**SUPPLIED TEXT:**
▶
Joan Myers (born in Des Moines, Iowa, 1944) is a fine art photographer best known for her images of Antarctica and the American West. She has also photographed the Japanese Relocation Camp from the 1940s, the Spanish pilgrimage to Santiago de Compostela, India wildlife, women as they age, and the extremes of ice and fire such as glaciers and volcanoes. She currently lives in northern New Mexico.

Biography 
Myers earned a master's degree in musicology from Stanford University in 1967 with a concentration on Renaissance and baroque music performance. In the early 1970s she turned to photography.  She began as a large-format platinum-palladium printer and now shoots and prints digitally.

Her work has been exhibited in over 50 one-person shows and is in more than 30 public collections including: The Museum of Modern Art, George Eastman House, the National Gallery of Art (Smithsonian Institution), Amon Carter Museum, the University of New Mexico, the Museum of Fine Arts (Houston), the Museum of Photographic Art (San Diego), and the Center for Creative Photography (Tucson).

In 2002, the National Science Foundation awarded Joan Myers an Antarctic Artists and Writer's Grant to photograph at McMurdo Station, surrounding field stations, historic huts, and the South Pole during the 2002-2003 austral summer.

Books 

 Where the Buffalo Roamed  
 The Persephones   
 Fire and Ice   
 The Jungle at the Door   
 Wondrous Cold  
 Salt Dreams  
 Santiago: Saint of Two Worlds  
 Whispered Silences 
 Pie Town Woman  
 Along the Santa Fe Trail 
 The Essential Landscape

Awards 
1996  Golden Globe Award for Whispered Silences from the Maine Photographic Workshops
1997  Myers Center Award for the Study of Human Rights in North America for Whispered Silences
1999 Western States Arts Foundation Award for best creative non-fiction book to Salt Dreams
2000 William P. Clements Prize for the Best nonfiction Book on Southwestern America for Salt Dreams
2001 Best Illustrated Trade Book Award from the Publishers Association of the West for Pie Town Woman
2005  Wondrous Cold: An Antarctic Journey received an Honorable Mention from the American Association of Museums' 2006 Publications Competition

Selected solo exhibitions 
1976 Robert Schoelkopf Gallery, New York
1986-1989 Smithsonian Institution Traveling Exhibition Service (SITES) tour of "Santa Fe Trail Series" (including Nelson Atkins Museum of Art and the Akron Art Museum)
◀
**REQUIREMENT:** Please continue the Joan Myers biography from the point where it ends.

**SUPPLIED ENTRIES:**
▶
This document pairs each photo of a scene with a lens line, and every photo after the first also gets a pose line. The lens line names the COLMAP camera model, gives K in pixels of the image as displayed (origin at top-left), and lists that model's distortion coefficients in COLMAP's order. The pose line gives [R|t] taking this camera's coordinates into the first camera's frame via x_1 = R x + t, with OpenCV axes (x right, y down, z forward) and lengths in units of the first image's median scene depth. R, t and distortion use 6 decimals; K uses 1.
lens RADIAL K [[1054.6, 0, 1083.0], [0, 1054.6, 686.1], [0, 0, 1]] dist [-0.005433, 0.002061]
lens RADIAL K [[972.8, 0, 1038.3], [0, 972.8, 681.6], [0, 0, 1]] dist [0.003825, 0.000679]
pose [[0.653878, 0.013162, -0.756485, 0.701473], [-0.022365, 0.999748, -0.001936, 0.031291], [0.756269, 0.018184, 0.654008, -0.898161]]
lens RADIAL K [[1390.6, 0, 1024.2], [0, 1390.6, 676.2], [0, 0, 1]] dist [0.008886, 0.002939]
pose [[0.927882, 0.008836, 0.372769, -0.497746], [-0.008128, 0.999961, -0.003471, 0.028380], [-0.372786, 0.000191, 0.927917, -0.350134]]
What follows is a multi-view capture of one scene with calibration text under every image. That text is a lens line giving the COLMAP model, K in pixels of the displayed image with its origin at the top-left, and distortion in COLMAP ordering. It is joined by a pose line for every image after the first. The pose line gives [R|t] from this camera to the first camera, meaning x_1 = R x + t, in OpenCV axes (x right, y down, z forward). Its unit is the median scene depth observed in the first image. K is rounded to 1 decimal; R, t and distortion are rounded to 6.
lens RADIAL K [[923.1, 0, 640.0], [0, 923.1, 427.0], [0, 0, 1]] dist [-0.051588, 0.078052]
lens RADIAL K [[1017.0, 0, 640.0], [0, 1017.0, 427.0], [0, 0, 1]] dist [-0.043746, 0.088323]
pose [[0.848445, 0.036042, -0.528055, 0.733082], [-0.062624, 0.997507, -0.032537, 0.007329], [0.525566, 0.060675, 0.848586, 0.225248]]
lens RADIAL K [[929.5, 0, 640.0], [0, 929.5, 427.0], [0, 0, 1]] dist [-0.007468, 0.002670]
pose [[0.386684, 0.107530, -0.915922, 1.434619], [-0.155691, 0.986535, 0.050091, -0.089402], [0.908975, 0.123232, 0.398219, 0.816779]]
◀
**EXERCISE OUTPUT:**
1992 Albuquerque Museum, Albuquerque (Traveling Show of "Santiago: Saint of Two Worlds")
1996–1999 Smithsonian Institution Traveling Exhibition Service (SITES) tour of "Whispered Silences" (including Japanese American National Museum, San Diego Museum of Photographic Art, and California State University  (Sacramento)
2001–2002 California Council for the Humanities tour of Salt Dreams
2002–2003 Albuquerque Museum show and tour of Pie Town Woman
2006–2010 Smithsonian Institution Traveling Exhibition Service (SITES) show of Wondrous Cold:  An Antarctic Journey (including Smithsonian Museum of Natural History)
2009–2010 Nevada Museum of Art, Reno (Wondrous Cold)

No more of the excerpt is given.